Parkinson volatility is approximately 5x more efficient because it uses the high-low range, which captures the maximum price movement during a session. Close-to-close volatility only uses two data points (yesterday's close and today's close), missing all intraday price action. The high-low range contains more information about the true underlying volatility, requiring fewer observations to achieve the same estimation accuracy.

Garman-Klass (1980) extends Parkinson by incorporating all four OHLC prices, achieving approximately 7.4x efficiency versus close-to-close. The formula combines the high-low range with the open-close relationship, weighting each component to minimize estimation variance. It is considered one of the most efficient volatility estimators for non-trending markets.

"Drift" refers to the directional trend in prices. Parkinson and Garman-Klass assume zero drift (no trend), which can bias estimates in trending markets. Rogers-Satchell (1991) is mathematically constructed to be independent of drift, making it less biased when prices are trending up or down. It achieves this by using the relationships between High/Close and Low/Open rather than just the range.

Each estimator uses different price relationships and makes different assumptions. Parkinson only uses High/Low, making it simpler but less informative. Garman-Klass uses all four prices but assumes zero drift. Rogers-Satchell adjusts for drift but may be more sensitive to unusual OHLC patterns. In trending markets, Rogers-Satchell is typically less biased; in sideways markets, Garman-Klass is often more efficient under its model assumptions.

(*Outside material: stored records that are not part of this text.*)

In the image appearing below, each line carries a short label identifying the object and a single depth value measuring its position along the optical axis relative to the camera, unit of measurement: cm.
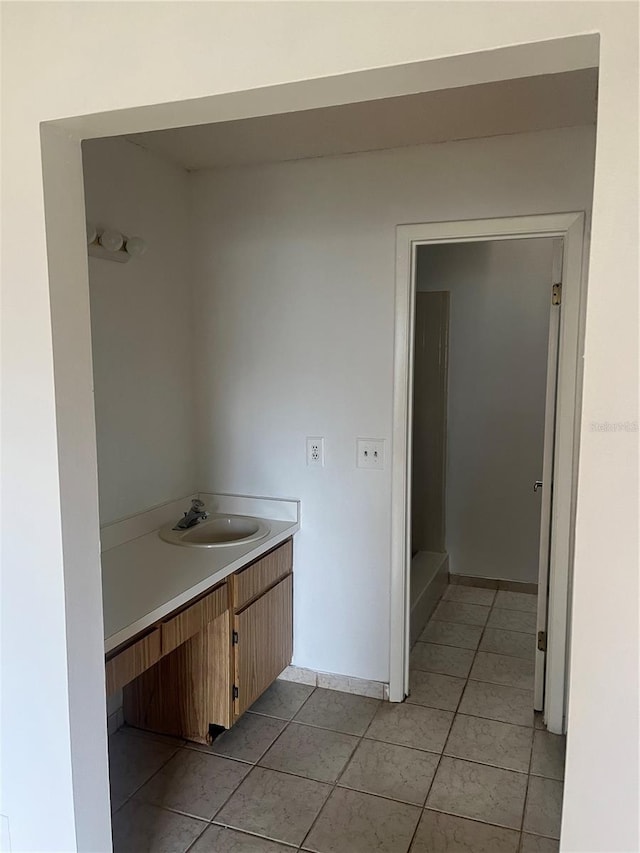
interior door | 259
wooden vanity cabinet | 240
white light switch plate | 275
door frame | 243
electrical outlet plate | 285
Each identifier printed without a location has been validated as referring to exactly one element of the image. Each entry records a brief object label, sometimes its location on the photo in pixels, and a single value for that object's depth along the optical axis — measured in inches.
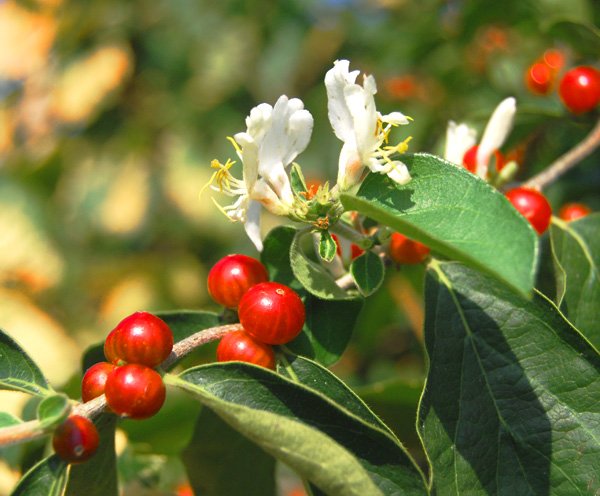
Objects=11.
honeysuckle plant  4.9
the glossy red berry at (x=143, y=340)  5.2
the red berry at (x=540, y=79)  8.3
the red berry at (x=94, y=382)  5.3
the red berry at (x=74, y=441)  5.0
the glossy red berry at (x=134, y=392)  5.1
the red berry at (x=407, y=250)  5.8
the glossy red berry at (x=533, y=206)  6.1
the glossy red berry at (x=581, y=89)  6.8
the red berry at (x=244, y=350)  5.4
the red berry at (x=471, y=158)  6.3
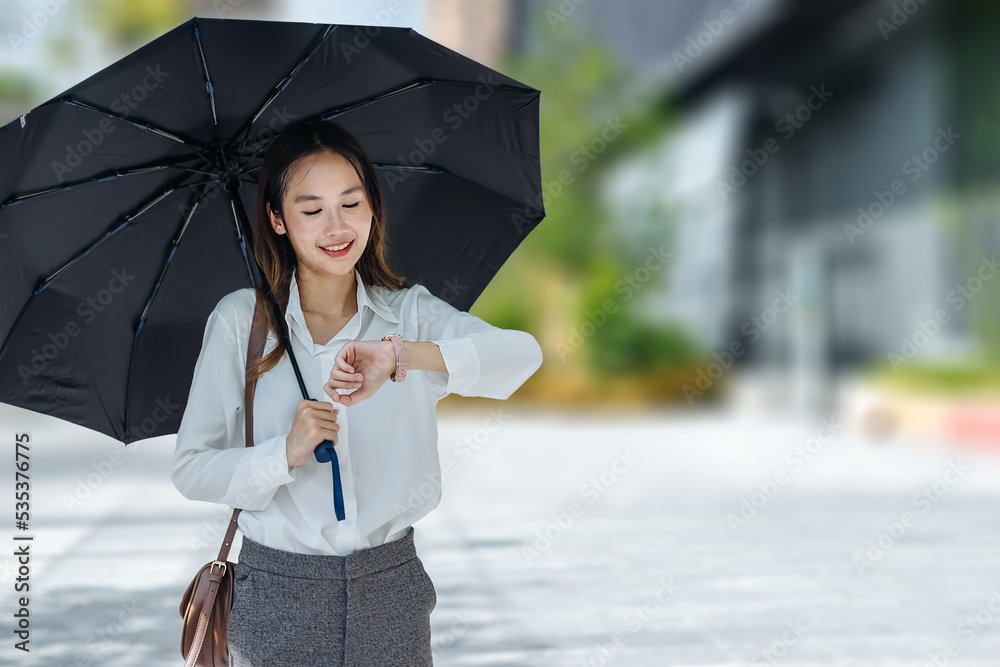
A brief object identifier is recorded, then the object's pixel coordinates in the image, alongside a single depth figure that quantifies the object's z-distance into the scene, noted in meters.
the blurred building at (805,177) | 15.29
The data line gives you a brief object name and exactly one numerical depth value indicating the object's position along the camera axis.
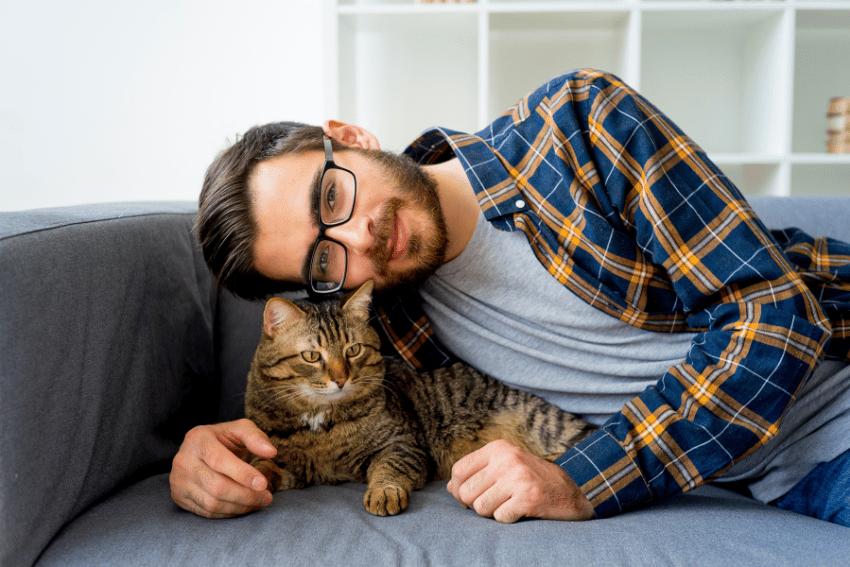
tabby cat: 1.18
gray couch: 0.81
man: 0.97
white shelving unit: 2.44
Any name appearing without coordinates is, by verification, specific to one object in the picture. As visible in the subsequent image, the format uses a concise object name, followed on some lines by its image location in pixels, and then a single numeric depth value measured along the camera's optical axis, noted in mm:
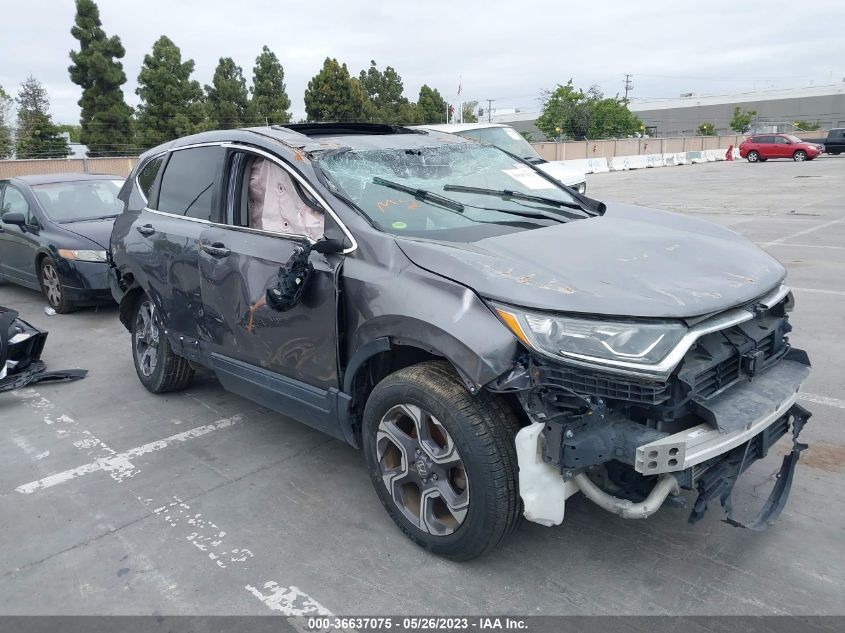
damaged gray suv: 2559
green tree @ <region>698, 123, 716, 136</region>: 65125
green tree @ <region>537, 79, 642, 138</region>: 57438
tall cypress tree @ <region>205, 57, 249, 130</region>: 42156
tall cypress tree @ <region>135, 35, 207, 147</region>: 36312
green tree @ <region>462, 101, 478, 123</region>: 80194
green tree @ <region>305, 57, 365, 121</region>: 43031
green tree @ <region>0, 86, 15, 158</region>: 33312
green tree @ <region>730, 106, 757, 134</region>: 71312
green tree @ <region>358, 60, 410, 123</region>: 55344
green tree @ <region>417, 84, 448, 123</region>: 59812
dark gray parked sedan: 7781
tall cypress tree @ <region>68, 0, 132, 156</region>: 36062
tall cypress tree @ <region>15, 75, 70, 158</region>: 33866
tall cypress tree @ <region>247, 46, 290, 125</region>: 44438
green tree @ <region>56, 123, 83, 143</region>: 57694
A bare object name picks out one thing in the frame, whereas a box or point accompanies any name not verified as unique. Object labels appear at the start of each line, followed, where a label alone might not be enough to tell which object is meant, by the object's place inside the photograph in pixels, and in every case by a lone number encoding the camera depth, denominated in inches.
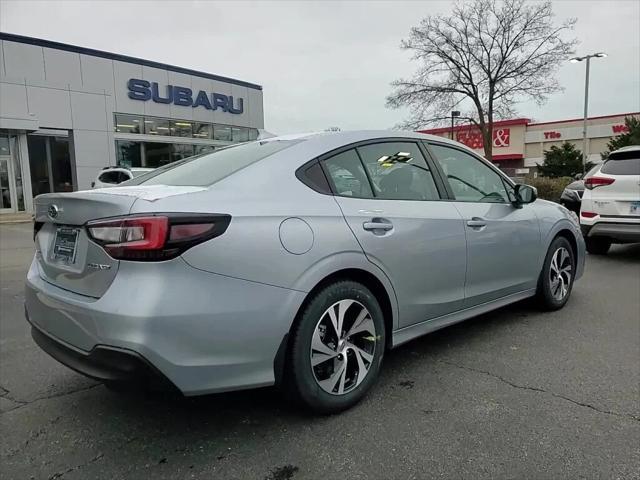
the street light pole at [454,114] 1327.9
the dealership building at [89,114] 783.7
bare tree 1259.2
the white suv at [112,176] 634.2
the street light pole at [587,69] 1002.7
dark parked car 413.1
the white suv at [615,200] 283.3
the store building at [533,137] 1963.6
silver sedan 86.4
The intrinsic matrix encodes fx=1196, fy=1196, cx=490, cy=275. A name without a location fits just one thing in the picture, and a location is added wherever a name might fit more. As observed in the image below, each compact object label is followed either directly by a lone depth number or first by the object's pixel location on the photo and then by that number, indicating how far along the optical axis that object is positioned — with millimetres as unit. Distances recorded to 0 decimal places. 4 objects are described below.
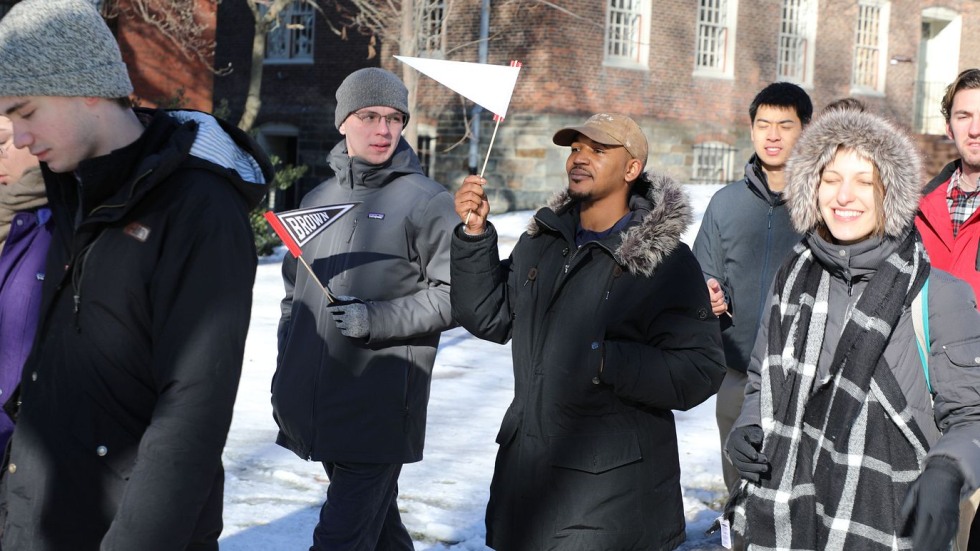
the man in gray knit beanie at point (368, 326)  4574
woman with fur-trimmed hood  3375
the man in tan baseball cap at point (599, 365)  3641
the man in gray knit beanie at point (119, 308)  2545
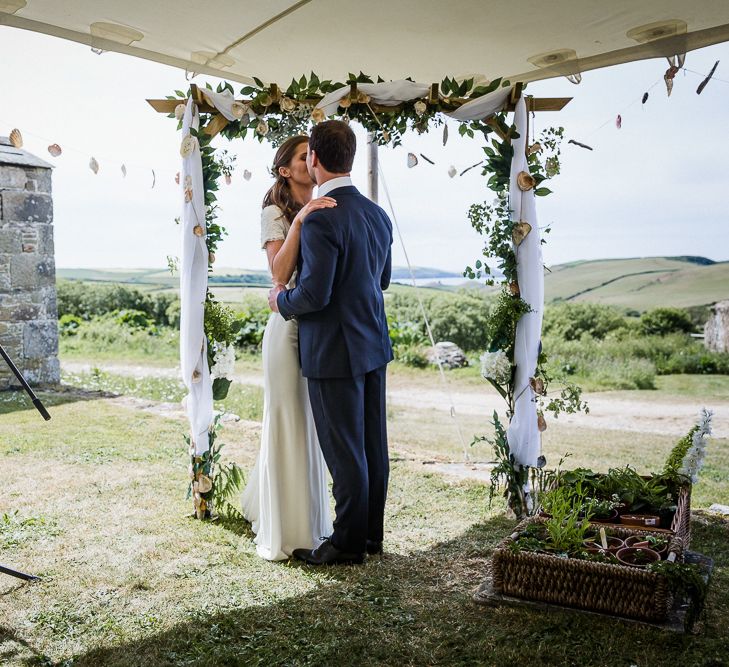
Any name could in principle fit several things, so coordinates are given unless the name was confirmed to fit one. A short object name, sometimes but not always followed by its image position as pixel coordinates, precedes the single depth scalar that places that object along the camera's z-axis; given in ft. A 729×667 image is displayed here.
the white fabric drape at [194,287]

Multiply daily volatility by the square root of the number of trading days per year. The standard assumption is 252 trading days for US equity markets. For example: Daily vol of 1% multiplied by sqrt(252) equals approximately 15.87% annualized. This scaling assumes volatility is constant and returns are independent across days (geometric Brownian motion assumption).
Disclaimer

This calculator is for educational purposes only. Range-based volatility estimators assume continuous trading without overnight gaps. Single-day estimates are illustrative; multi-day averaging produces more statistically robust results. Actual market volatility depends on many factors not captured here. This tool should not be used for trading decisions. Not financial advice.